Work Text:
The human body is a collection of muscles, bones, flesh, flesh, flesh, flesh, flesh, flesh, and flesh. It is gentle and easy to scar. It is gentle and easy to bruise. It is gentle and it is easy to tear. It is gentle and easy to kill. He who wears the skin of a human is not gentle in nature, but rather flimsy in his skin, in his resolve. He who adapts the identity of a human is gentle to himself, as he lies and says he will fit in, that he will survive, that he will live a life full of joy and caresses from both ends, giving and receiving adoration and dying at the unripe age of 83.
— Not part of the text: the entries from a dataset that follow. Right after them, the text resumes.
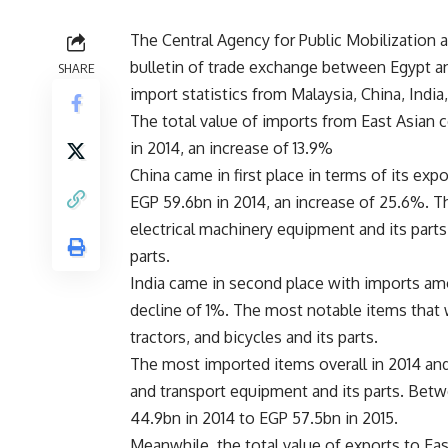
The Central Agency for Public Mobilization a
bulletin of trade exchange between Egypt an
SHARE
import statistics from Malaysia, China, Indi
The total value of imports from East Asian c
in 2014, an increase of 13.9%
China came in first place in terms of its exp
EGP 59.6bn in 2014, an increase of 25.6%. 
electrical machinery equipment and its parts
parts.
India came in second place with imports amo
decline of 1%. The most notable items that 
tractors, and bicycles and its parts.
The most imported items overall in 2014 and
and transport equipment and its parts. Bet
44.9bn in 2014 to EGP 57.5bn in 2015.
Meanwhile, the total value of exports to Ea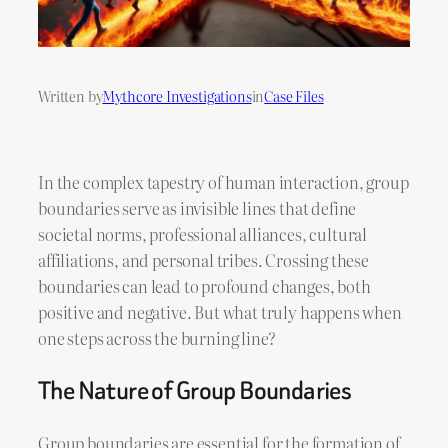
Written by
Mythcore Investigations
in
Case Files
In the complex tapestry of human interaction, group
boundaries serve as invisible lines that define
societal norms, professional alliances, cultural
affiliations, and personal tribes. Crossing these
boundaries can lead to profound changes, both
positive and negative. But what truly happens when
one steps across the burning line?
The Nature of Group Boundaries
Group boundaries are essential for the formation of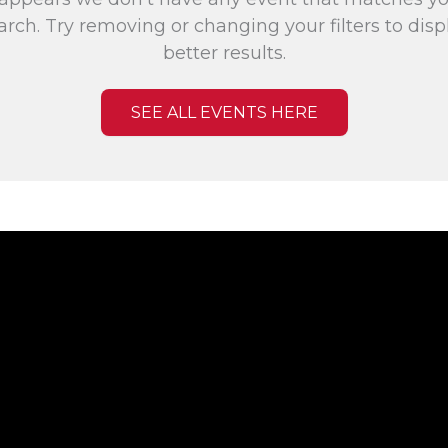
arch. Try removing or changing your filters to disp
better results.
SEE ALL EVENTS HERE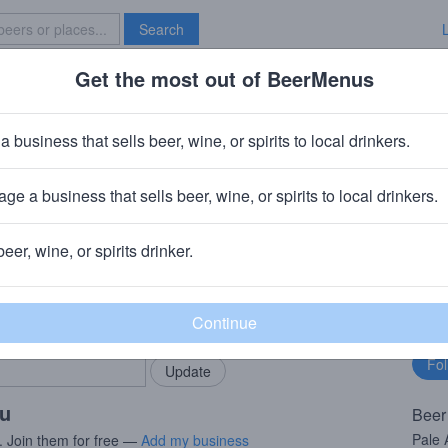
Search
Get the most out of BeerMenus
Specials
Brave New Bar
ower Beer
a business that sells beer, wine, or spirits to local drinkers.
ge a business that sells beer, wine, or spirits to local drinkers.
beer, wine, or spirits drinker.
rMenus community!
Fo
Add my business
bu
bring in your locals.
ou
Beer
Pale 
. Join them for free —
Add my business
Tohru is a collection of heat and sand and broken glass. She’s a clay pot that broke when fired. She swears up and down that the human disguise is nothing more than that, but all other bystanders saw a stolen identity. Swallowed, replicated tissues. A disguise exists for a purpose, for an operation. A shield isn’t needed without a threat. Her only threat is God. Her only threat is God.
But she slides into the cloak easily. Growing pains are different in human form. An aching neck, twitching hands, sore breasts. The breasts angered her the most. An entire organ existing for the mere possibility of use. She would not be raped. She would not bare young, not in a human form. She would not live to the age of full sexual maturity if all went according to plan. She had no use for weight on her chest. She did not know why she angered. There were many more, much more illogical details that adorned the human body.
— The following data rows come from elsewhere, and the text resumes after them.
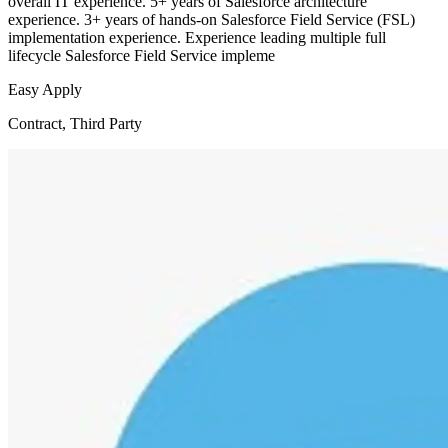
overall IT experience. 5+ years of Salesforce architecture
experience. 3+ years of hands-on Salesforce Field Service (FSL)
implementation experience. Experience leading multiple full
lifecycle Salesforce Field Service impleme
Easy Apply
Contract, Third Party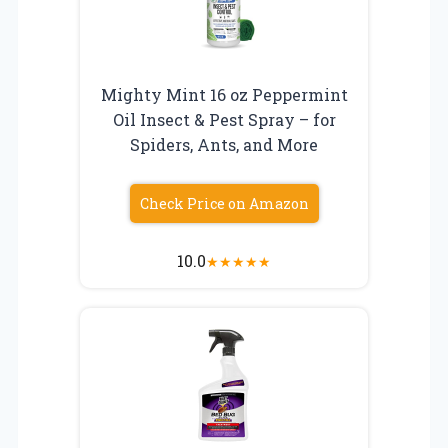
Mighty Mint 16 oz Peppermint
Oil Insect & Pest Spray – for
Spiders, Ants, and More
Check Price on Amazon
10.0
★
★
★
★
★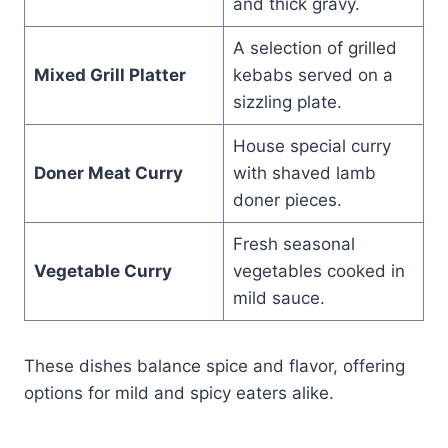
and thick gravy.
A selection of grilled
Mixed Grill Platter
kebabs served on a
sizzling plate.
House special curry
Doner Meat Curry
with shaved lamb
doner pieces.
Fresh seasonal
Vegetable Curry
vegetables cooked in
mild sauce.
These dishes balance spice and flavor, offering
options for mild and spicy eaters alike.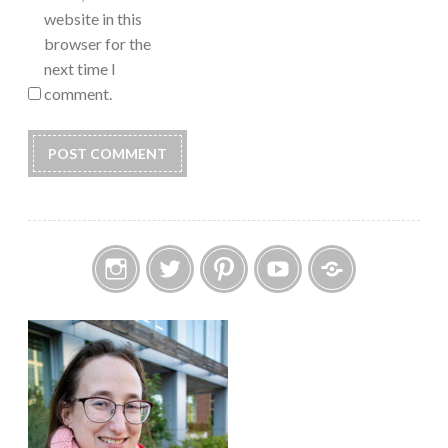
website in this
browser for the
next time I
comment.
Instagram
Twitter
Pinterest
YouTube
Etsy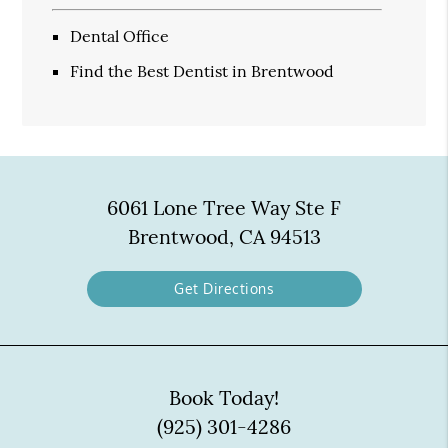
Dental Office
Find the Best Dentist in Brentwood
6061 Lone Tree Way Ste F
Brentwood, CA 94513
Get Directions
Book Today!
(925) 301-4286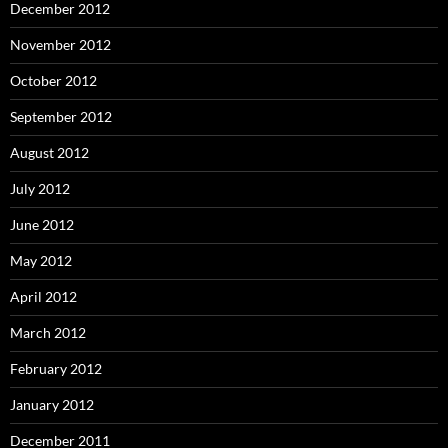
December 2012
November 2012
October 2012
September 2012
August 2012
July 2012
June 2012
May 2012
April 2012
March 2012
February 2012
January 2012
December 2011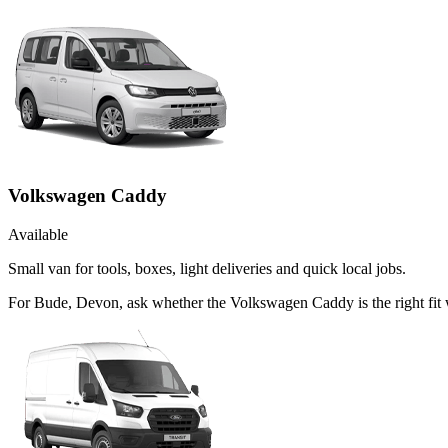
Volkswagen Caddy
Available
Small van for tools, boxes, light deliveries and quick local jobs.
For Bude, Devon, ask whether the Volkswagen Caddy is the right fit 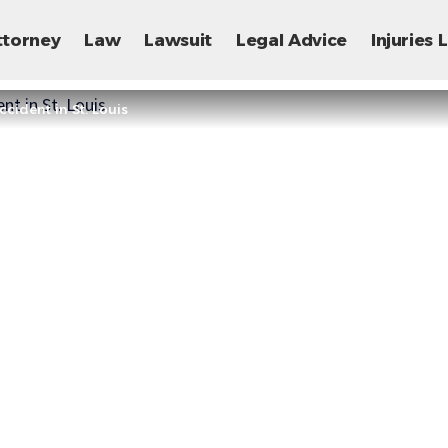
ttorney
Law
Lawsuit
Legal Advice
Injuries
cident in St. Louis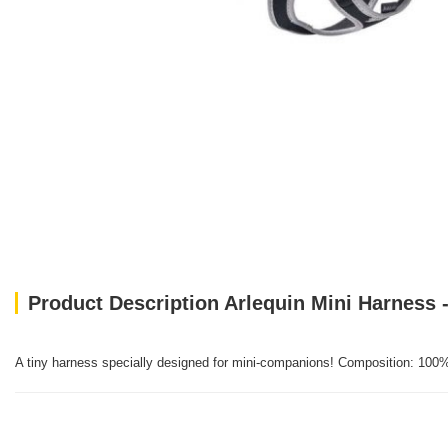
Product Description Arlequin Mini Harness -
A tiny harness specially designed for mini-companions! Composition: 100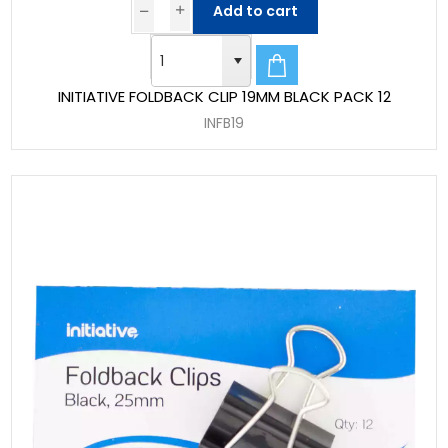
Add to cart
INITIATIVE FOLDBACK CLIP 19MM BLACK PACK 12
INFB19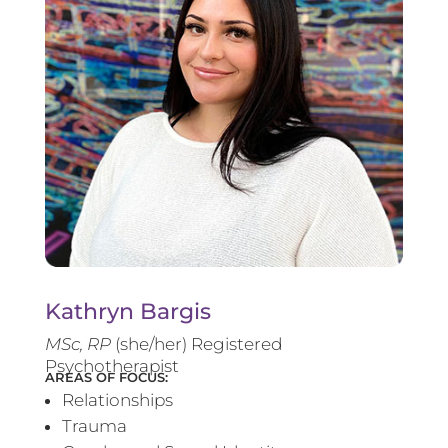
Kathryn Bargis
MSc, RP
(she/her) Registered
Psychotherapist
AREAS OF FOCUS:
Relationships
Trauma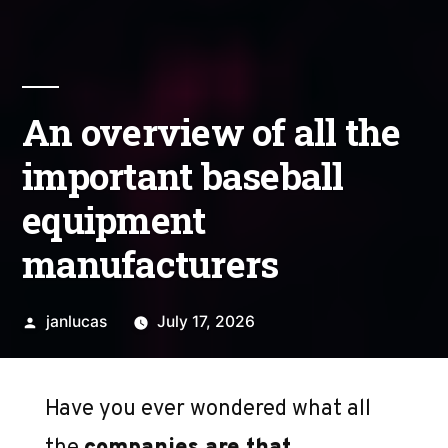
An overview of all the
important baseball
equipment
manufacturers
Posted
janlucas
July 17, 2026
by
Have you ever wondered what all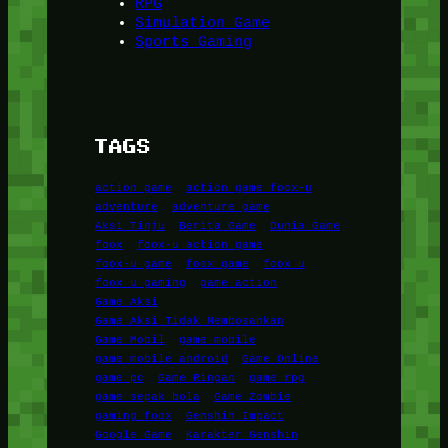
RPG
Simulation Game
Sports Gaming
TAGS
action game
action game foox-u
adventure
adventure game
Aksi Tinju
Berita Game
Dunia Game
foox
foox-u action game
foox-u game
foox game
foox u
foox u gaming
game action
Game Aksi
Game Aksi Tidak Membosankan
Game Mobil
game mobile
game mobile android
Game Online
game pc
Game Ringan
game rpg
game sepak bola
Game Zombie
gaming foox
Genshin Impact
Google Game
Karakter Genshin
Blonde hair is a growing trend in Rome. Pale slaves are shaved for their paler hair, and the wiser man spits at both of them for their vanity. She who cried over her lost beauty is no better than she who ordered her shaved. Tohru is the wiser man, she wants to believe. She wants to believe, as she tugs her hood over her head. She doesn’t care about her hair, she reminds herself, gently tucking it all behind her ‘ears’ and into her cloak.
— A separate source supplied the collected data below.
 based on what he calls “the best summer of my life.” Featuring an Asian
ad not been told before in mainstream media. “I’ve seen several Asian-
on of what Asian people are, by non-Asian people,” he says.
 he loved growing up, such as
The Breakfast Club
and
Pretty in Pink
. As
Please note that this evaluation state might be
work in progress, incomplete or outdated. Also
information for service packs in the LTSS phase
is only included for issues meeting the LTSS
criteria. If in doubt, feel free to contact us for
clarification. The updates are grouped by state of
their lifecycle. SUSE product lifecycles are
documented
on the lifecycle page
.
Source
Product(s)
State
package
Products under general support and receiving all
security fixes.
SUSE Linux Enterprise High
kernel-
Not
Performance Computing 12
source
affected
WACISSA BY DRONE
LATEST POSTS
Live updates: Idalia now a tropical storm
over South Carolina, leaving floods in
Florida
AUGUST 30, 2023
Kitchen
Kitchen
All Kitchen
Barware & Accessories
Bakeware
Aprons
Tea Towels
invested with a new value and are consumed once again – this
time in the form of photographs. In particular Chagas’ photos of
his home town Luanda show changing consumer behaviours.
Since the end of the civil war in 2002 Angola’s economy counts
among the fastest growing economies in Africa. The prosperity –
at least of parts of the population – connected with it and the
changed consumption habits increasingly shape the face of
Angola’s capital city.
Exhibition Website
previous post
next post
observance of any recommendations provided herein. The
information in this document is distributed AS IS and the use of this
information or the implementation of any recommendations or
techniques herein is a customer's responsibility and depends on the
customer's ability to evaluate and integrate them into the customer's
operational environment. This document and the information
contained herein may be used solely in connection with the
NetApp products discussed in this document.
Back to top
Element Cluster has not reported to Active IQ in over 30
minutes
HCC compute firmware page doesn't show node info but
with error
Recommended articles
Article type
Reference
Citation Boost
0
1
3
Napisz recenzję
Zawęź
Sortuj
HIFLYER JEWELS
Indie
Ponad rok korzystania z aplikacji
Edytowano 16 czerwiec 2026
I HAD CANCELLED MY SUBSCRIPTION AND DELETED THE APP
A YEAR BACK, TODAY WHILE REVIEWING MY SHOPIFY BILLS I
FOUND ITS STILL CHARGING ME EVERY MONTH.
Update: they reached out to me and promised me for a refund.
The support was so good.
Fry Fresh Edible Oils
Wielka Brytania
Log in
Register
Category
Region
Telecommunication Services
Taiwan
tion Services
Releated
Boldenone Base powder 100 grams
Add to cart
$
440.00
Cloaks are out of fashion in Northern Europe. Tohru doesn’t know what’s in fashion. She doesn’t care. Nudity is apparently out of fashion too. Dragons are out of fashion. Slaves and women are always in fashion, under the condition that they can be abused, that they can be killed. Tohru doesn’t care, she tells herself, even as a royally sponsored explorer from some nearby kingdom corners her against a tree and lifts up her cloak. Lifts up her cloak, and reaches out to grope her. She kills him without a second thought. Not because she cares about what happened, but because it’s the quickest way to clear a path forward.
Two– no, three children, fight over a piece of bread near a bazaar, hungry and wanting and cruel. Tohru steals an apple and leaves. 20-something acres away from a palace, two women get into a ‘serious’ battle over a romantic interest. Hair is pulled, teeth are pulled, blood is shed. Tohru would rather watch grapes ferment. A conquest somewhere threatens the murder of all innocent civilians out in public. An Opera performer is stripped, and then killed for the ‘unexpected’ existence of her penis. Tohru feels itchy. Tohru never feels itchy. A political leader begins a new campaign, breaching contracts and enslaving all who fell under his gaze, and Tohru is done. She burns down 17 war tents, 4 posts, kills 20 people by hand. She doesn’t care anymore. Human morals are dumb. Humans are dumb. Her hands hurt from the strain of rapidly transforming from clawed to fingered. Human bodies are even dumber.
Tohru is, in human years, 19. She knows that much. She’s done growing, with the exception of her horns, which have lengthened much later in life than her father’s did. Tohru has stolen the concept of ‘human years’ from some nobody in the harmony faction. Tohru has stolen the concept of humanity from some passerby in the desert, with sweet blue eyes and sleek black hair. She scratches away at the hair around her navel, a nervous tic. A ‘nervous tic’. She has pick-pocketed human identity for herself. The falsities of it, the comfort it brang, the costume. Nobody she killed, nobody she passed by, knew how they were observed and scrutinized for her gain. Her loss. They didn’t really know, at least. What she was taking from them. How she slipped it into her ribs, folded up like paper and poking at her lungs, tickling her heart, irritating her skin.
Tohru undid the fastening on her cloak, bunched it up in her hand, and threw it onto the forest floor. She saw the light of god, reaching towards her, the terrible tendons and tendrils of ‘mercy’, of ‘hope’, of ‘divine right’. She saw it twist through the trees, mocking the scenery, invading her space. She saw the face of god, and emptied her pockets of all she had stolen. She saw the face of god, and opened her mouth, already burning herself with flame. She saw the face of god, and shed her disguise for the last time, intent on only taking one thing to the grave – God’s life.